November 25, 2007

  • Back to Bom!

    I’m back in Mumbai: I’ve got a lovely old hotel, from 1922.  Proper colonial, from the twilight of the Raj.  Even better, the internet here is free, and it’s five minutes walk from the glorious old Victoria Terminus (but it’s not called that any more) train station.  I’ve just waved Jo off back to Pune.  I’m going to miss her, but I have some nice plans for the next couple of days.  There’s a walk to go on tomorrow, with a bazaar to look round, and then, on Tuesday, I shall go museuming.  I’ve been to two lovely museums in Pune, full of all sorts of interesting knick knacks and curios in glass cases: one had some really beautiful sarees, and embroidered children’s clothes, and a whole room done up like a mughal’s palace.  The other was full of entirely random things: the odd motheaten looking seal; an elephant’s scull; a portrait of George V done in ‘nail art’ on a giant piece of paper in an elaborated carved wooden case; Edward VII in embroidery; examples of pottery; and several scary looking posters inveigling one to avoid Alcohol and Tobacco on pain of lowering one’s academic achievements!
     
    Yesterday, we went to the Taj Mahal.  It was absolutely beautiful.  We finally got there as dusk was beginning to fall (we were on the state organised tour – the problem with state organised tours is that there’s an awful lot of being rushed and an awful lot of eating lunch!), and the dust and the low light levels made it magical.  I just managed to squeeze into the dome itself – it was pitch black in there, so I had to let my camera do the seeing for me, with its flash.  Despite all the crowds and crowds of people, it was a peaceful sort of place.  And there were lots of children running round, and climbing up and down, and laughing and playing.  All the men looked such a drab lot – they’ve mostly adopted western dress (with some of the foulest knitted sleeveless jumpers – I forget the technical term – knitted with love, but out of horrible wool).  The ladies, in their brightly coloured sarees and shalwar kameez made a contrast.  They love acid bright colours: colours that really glow!  The trip was worth getting up at 6 am, and a three hour train journey (we were very lucky – the guard let us have his reserved seats: I think because we didn’t argue about being in the corridor.  We had ‘waitlisted’ reserved seats, which bought us the right to sit down if someone else cancelled, and were far down the list), and much bumping on a bus, and then a four hour journey home.
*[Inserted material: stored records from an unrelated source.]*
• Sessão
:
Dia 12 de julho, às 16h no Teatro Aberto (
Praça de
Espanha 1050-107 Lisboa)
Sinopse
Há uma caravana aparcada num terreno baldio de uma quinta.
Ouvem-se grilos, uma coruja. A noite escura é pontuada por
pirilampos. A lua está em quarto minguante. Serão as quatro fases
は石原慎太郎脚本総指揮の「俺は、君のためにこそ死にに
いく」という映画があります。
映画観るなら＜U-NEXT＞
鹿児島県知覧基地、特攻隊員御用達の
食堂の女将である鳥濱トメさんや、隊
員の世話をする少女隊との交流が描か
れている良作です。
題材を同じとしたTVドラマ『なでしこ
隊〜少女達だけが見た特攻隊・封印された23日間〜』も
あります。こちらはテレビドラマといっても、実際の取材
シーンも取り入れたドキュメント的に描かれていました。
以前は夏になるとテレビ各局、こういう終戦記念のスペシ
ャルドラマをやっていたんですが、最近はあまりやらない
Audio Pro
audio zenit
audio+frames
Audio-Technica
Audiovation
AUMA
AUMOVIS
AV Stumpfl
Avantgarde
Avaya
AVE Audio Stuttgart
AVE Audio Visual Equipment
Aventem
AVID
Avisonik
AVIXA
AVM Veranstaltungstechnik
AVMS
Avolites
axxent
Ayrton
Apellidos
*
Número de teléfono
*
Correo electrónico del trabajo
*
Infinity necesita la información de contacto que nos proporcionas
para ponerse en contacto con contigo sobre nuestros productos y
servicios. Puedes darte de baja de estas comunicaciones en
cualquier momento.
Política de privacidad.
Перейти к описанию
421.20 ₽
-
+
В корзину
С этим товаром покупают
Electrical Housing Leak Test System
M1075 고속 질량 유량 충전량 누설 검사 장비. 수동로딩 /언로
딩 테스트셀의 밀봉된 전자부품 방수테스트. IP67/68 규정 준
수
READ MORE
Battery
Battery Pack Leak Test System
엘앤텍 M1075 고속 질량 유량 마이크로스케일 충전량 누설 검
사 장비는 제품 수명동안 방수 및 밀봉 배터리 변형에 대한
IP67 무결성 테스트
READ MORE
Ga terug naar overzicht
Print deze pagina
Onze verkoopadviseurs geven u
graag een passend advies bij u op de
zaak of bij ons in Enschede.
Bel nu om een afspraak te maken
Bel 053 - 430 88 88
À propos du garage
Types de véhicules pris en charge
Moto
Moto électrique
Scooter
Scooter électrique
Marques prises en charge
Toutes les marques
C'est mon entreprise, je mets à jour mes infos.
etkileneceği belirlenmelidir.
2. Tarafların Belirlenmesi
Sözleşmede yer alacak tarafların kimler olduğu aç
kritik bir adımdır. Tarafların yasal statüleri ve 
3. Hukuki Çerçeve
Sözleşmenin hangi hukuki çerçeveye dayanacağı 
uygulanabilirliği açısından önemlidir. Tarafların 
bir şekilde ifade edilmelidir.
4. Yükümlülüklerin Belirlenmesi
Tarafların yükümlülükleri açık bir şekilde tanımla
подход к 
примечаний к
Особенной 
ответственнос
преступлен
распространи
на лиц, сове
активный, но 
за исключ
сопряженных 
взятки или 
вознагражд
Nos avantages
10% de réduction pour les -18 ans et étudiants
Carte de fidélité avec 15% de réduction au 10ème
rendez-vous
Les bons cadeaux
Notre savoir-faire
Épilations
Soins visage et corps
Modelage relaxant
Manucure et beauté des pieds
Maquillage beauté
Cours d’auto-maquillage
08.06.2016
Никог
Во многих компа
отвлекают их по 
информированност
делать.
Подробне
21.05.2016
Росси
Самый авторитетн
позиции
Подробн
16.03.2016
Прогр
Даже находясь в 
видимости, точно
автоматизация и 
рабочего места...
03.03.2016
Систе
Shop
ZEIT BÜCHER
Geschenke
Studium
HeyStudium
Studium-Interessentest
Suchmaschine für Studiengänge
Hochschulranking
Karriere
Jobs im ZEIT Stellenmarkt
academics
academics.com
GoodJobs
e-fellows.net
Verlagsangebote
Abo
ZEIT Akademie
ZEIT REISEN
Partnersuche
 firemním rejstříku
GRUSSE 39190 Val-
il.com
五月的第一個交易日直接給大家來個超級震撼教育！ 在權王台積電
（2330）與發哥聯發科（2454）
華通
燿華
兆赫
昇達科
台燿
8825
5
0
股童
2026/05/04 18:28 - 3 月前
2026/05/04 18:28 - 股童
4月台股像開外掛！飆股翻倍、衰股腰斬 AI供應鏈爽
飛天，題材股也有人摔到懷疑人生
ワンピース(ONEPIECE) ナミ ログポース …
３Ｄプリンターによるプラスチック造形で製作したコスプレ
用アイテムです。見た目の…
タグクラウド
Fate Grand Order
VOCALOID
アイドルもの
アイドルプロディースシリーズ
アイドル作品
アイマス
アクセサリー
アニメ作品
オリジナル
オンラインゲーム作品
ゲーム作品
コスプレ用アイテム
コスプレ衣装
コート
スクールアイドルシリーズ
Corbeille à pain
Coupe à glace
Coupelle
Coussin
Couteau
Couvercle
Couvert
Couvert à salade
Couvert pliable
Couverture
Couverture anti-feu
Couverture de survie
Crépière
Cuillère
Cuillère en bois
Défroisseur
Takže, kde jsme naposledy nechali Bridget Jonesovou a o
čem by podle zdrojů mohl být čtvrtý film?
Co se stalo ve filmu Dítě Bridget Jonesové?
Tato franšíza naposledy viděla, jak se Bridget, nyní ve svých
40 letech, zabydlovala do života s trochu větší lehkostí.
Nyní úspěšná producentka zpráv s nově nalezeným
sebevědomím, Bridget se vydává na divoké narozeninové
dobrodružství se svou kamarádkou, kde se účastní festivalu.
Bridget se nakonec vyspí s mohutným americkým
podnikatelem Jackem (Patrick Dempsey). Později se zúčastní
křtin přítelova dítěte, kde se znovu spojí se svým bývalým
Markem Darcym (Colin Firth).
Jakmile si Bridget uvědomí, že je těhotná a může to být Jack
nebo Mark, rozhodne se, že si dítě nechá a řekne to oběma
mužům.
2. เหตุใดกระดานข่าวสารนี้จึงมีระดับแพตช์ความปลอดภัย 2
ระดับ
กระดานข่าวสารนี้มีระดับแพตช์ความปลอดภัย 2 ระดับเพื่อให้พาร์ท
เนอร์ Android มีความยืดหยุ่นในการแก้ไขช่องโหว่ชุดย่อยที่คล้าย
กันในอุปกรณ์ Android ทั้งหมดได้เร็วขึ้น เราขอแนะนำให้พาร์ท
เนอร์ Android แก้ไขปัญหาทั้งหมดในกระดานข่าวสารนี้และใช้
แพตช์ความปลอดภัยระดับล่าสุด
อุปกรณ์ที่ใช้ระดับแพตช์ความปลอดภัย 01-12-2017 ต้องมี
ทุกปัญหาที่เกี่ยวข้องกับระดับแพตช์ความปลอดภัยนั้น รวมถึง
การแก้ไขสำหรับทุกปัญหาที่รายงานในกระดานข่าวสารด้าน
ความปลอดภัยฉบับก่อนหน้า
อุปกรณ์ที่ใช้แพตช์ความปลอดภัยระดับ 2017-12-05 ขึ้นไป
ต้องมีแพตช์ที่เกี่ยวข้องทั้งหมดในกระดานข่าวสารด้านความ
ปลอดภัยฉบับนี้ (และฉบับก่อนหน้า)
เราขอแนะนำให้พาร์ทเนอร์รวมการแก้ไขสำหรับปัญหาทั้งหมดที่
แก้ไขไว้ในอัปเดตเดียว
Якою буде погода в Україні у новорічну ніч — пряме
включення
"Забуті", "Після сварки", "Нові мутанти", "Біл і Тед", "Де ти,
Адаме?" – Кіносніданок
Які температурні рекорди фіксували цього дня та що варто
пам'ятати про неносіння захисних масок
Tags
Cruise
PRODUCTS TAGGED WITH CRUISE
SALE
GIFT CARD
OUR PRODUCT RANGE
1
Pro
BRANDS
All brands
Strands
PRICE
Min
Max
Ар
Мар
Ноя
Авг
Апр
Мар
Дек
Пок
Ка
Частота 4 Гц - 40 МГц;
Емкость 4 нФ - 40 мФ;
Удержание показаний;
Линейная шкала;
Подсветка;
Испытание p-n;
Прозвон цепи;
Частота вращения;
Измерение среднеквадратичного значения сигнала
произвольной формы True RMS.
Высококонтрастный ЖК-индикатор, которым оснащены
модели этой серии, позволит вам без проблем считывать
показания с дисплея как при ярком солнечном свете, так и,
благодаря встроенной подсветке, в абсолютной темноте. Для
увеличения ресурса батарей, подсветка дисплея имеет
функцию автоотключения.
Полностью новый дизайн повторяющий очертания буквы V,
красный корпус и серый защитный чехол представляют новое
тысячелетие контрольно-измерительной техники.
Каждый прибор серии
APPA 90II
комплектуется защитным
I’m not sure why the train was so late, but I was very glad that we’d got seats on the way home, even if the gentleman two seats down was snoring fit to wake the dead!  He sounded positively adenoidal!
     
    I’ve more or less solved the horrendous poverty problem for myself: Jo and I bought a box of sweets on the platform at Agra.  They were local sweets, made from pumpkin, and rather sickly after one or two.  So we gave the rest of the box to the little children who were begging, dishing out one sweet at a time.  There were some very sticky small beggars after that, but they looked so pleased!  And we could see them eating the food – it’s a much nicer way of dealing with things, because then we know they’re getting something rather than being controlled by someone else.  Still, I intend to get the Brownies onto fundraising for them, perhaps as something to do for Thinking Day (when we Think about all the Brownies and Guides and Girl Scouts round the world).  That would be more practical and helpful in the long term.  I do long, though, to take some of those children off and give them a hearty meal and a good scrub!  Doubtless, they’d be filthy again within the hour.
     
    It being Sunday, there were lots of impromptu cricket matches going on in the streets round here when we walked out to find a bookshop (I’ve had to buy books, I have run out of reading matter – they are so much cheaper than in England, I shall have to be restrained.  Was very pleased to see that ‘What they don’t teach you at Harvard Business School’ is still in print – Dad has had a copy since it was first published, and there is salient information in there!).  Jo is really rather good at fielding errant plastic balls and returning them to their owners.  I rather wanted to join in, but no girls were playing, and there was nowhere safe for my bag to go….
     
    Have managed to be bitten, three times: but my super-strength Jungle Formula anti-mosquito repellent is evidently working.  Jo hadn’t been so diligent, and has managed to be bitten several times more.
     
    We spent this evening on Chowpatty Beach, which is, like the rest of India, rather more rubbish strewn than one would like: but safe, and full of families, and hawkers wandering round and selling windmills, and nuts, and candyfloss in lurid shades of pink and orange.  There were some chaps with plastic toy cars and a motorbike, and they were trundling round the toddlers in these things for 10 rupees a go.  Some brave souls were swimming, which I don’t think I’d do – the water looked like Southend on a bad day, and was miles out.  We avoided tar, as there didn’t seem to be any.  Hurrah!
     
    I’m enjoying myself and I’m in no huge hurry to come home quite yet.  So far, I think this is the best trip I’ve been on!